You know, the one that recommends bizin plant manze lor later tablisman. This is good advice any which way you look at it. Let's start with a historical perspective. As Chart 1 shows you don't need to be the best thing since sliced bread to understand that the sugar industry has been in an irreversible sunset phase for a long time. It accounted for close to a quarter of GDP forty years ago. Now at less than 1% it's about twenty-five times smaller. That too despite the silly policy of 'competitive depreciation' aka politik rupi mari feb. We can even calculate the approximate time it will hit the zero mark. That should definitely inform our national strategic decisions. Keeping a corpse on costly artificial respiration many years after the soul has departed ain't exactly a smart decision especially when at the same time you cut the oxygen supply of incubators. We can keep a 100 hectares as a souvenir. At most.


Bean-counter Creates 
A Structural Problem
As Lindsey Collen reminded us a few days ago it was a most stupid move by the then Finance Minister, Dr. TINAnen, to gift billions of rupees to the sugar industry – shown as the red square in Chart 1. We know it was not the only one: he also cancelled the school feeding program and the rice/flour subsidy before it mysteriously reappeared on the books of the STC, killed the savings culture of Mauritians and even played Russian roulette with the SC/HSC subsidy. As if this was not enough his flat tax has already generated a trillion-rupee toohrooh. Anyway let's return to our main topic as we'll have plenty of opportunities to have a good look at this very dark period of our history. So yeah, a multi-billion rupee grant was given to an industry which already had one and three-quarters feet in the grave and this of course does two things: it throws good money after bad and it leaves national priorities unattended. The former is what is known as a structural problem and it will slow your economy down. Which is what has been happening. Chart 2 zooms in on that period.


Dr. Calamity Lor Baz
So sugar represented about 4% of our economy when Labour took power in 2005. And 3% or less when billions of rupees of the fruits of our economic diplomacy were wasted on it.
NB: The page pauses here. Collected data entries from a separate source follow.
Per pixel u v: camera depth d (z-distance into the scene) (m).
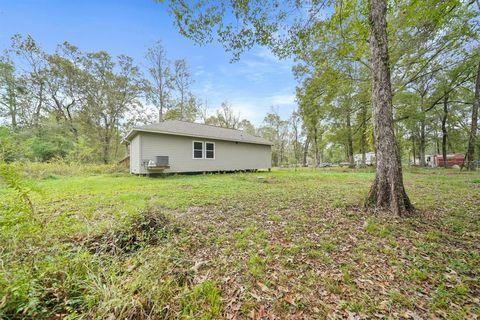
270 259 2.43
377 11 4.21
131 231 2.77
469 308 1.69
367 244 2.81
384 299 1.80
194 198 5.37
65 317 1.42
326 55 6.83
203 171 12.97
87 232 2.65
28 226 2.28
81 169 12.82
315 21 4.82
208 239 2.96
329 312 1.67
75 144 15.60
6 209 2.36
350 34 5.66
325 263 2.37
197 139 12.62
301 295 1.87
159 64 21.28
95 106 19.88
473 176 10.51
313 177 11.25
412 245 2.76
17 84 17.38
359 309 1.69
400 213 3.88
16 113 17.98
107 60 19.78
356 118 19.42
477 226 3.39
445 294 1.84
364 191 6.04
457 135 23.22
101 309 1.49
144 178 10.12
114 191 6.36
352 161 21.41
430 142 27.03
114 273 1.83
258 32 4.61
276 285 2.00
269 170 17.41
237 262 2.38
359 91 14.03
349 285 1.99
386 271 2.21
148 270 1.92
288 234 3.15
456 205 4.70
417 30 5.02
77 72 18.78
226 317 1.62
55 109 19.81
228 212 4.26
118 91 20.50
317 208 4.53
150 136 10.93
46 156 15.07
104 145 20.91
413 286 1.97
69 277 1.71
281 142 38.06
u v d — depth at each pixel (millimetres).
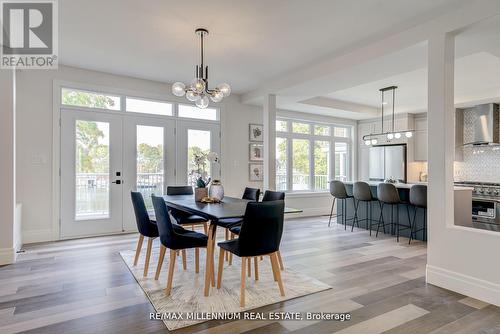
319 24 3125
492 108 5973
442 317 2271
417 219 4805
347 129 8312
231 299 2551
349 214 5980
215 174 5898
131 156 5098
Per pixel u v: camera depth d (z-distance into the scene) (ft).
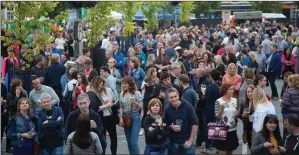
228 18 212.02
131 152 45.27
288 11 258.16
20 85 47.62
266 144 33.14
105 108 44.06
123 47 120.88
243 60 77.82
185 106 38.04
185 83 47.01
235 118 42.39
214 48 90.12
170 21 194.29
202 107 50.08
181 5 189.88
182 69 53.52
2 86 50.62
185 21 193.06
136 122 45.06
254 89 41.11
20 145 40.78
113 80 49.93
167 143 37.96
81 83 49.55
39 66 59.77
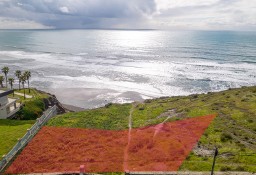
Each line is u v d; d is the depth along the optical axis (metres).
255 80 129.88
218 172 34.00
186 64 178.00
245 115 57.34
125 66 177.00
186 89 118.56
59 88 124.00
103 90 119.62
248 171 34.00
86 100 106.50
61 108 93.00
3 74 156.00
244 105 65.19
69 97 110.62
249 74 142.75
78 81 136.62
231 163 36.53
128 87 123.75
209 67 164.62
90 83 132.25
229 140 44.75
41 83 133.50
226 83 126.06
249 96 73.62
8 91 69.31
A basic simulation – of the genuine type – would have hinted of the time its contribution would have reached 0% and supported the common sense recommendation that it ought not get even one rupee. Unsurprisingly sugar now accounts for less than 1%. So it's been a total disaster. Couldn't we have used these funds to quickly solve national priorities like traffic congestion with a Bus Rapid Transit (BRT) system? Or replace leaking pipes? Of course the problem with sugar cane doesn't stop at its tiny contribution to our economy. Nope, the sugar sector poses a big problem to Mauritius because of the amount of space it takes.

Land Use Confirms
Sugar is a Sunset Industry
As Chart 3 shows sugar cane in terms of area – represented by B – is roughly half as big as the non-sugar sector shown as A. The squares in the bottom half of the chart illustrates their relative contributions to GDP as they were back in 2012. S shows the land area of Singapore but we cannot show the size of its GDP in this chart. In 2015 the economy of the Tiger was more than twenty times bigger than ours. It has only four times more people than us which explains why its GDP per capita is one of the ten highest in the world. Having so much of our land under sugar cane has obviously contributed to put us on a low growth trajectory for so many years. And out of the high-income country group. Let's see how.


Trapped in the Middle-
Income Country Group
Our GDP per capita at the end of 2016 was $9,424 with about one third of our land under sugar cane contributing barely 1% of GDP. As shown in Chart 4 this means that if we removed all the sugar cane and replaced it with food and the other stuff we have in the non-sugar sector – A in Chart 3 above – our GDP per capita would increase by about 49% to $13,995. This would have given us our ticket to the high-income country group. We can also do another calculation to show why our sugar sector should not be bailed out. Assume everything we had in the non-sugar sector was razed and replaced with the green stuff because we believed that it's been such an innovative industry. If we did that our GDP per capita would collapse by 97% to $283 or a drop of 122 spots in the world ranking. That would put us just $50 above South Sudan a country which has been in Civil War since 2013. It's that ridiculous for Mauritius to have that much sugar cane. Or to try to save it.


A Few More Points
Chart 4 implies that every acre in the non-sugar sector generates close to fifty times more value than one acre under sugar cane. And if you do the relevant math you'll find out that every acre in Singapore produces about 2,500 more wealth than each acre we have under sugar. As we said above they have four times more people. That would only reduce the difference to a still unbelievable 625 times. We shouldn't also forget that our rupee lost plenty of ground against the USD over the past 30 years: one dollar in 2015 was worth 2.25 more than it did in 1985. Something which is not exactly compatible with our feline aspirations. A more reasonable path for our exchange rate over the past three decades would have accelerated the demise of the sugar industry by quite a bit. Which gives you a further indication of how unreasonable it is to keep it afloat. And how retrograde the fossilised positions of Boolell, Berenger, Sithanen and Subron are.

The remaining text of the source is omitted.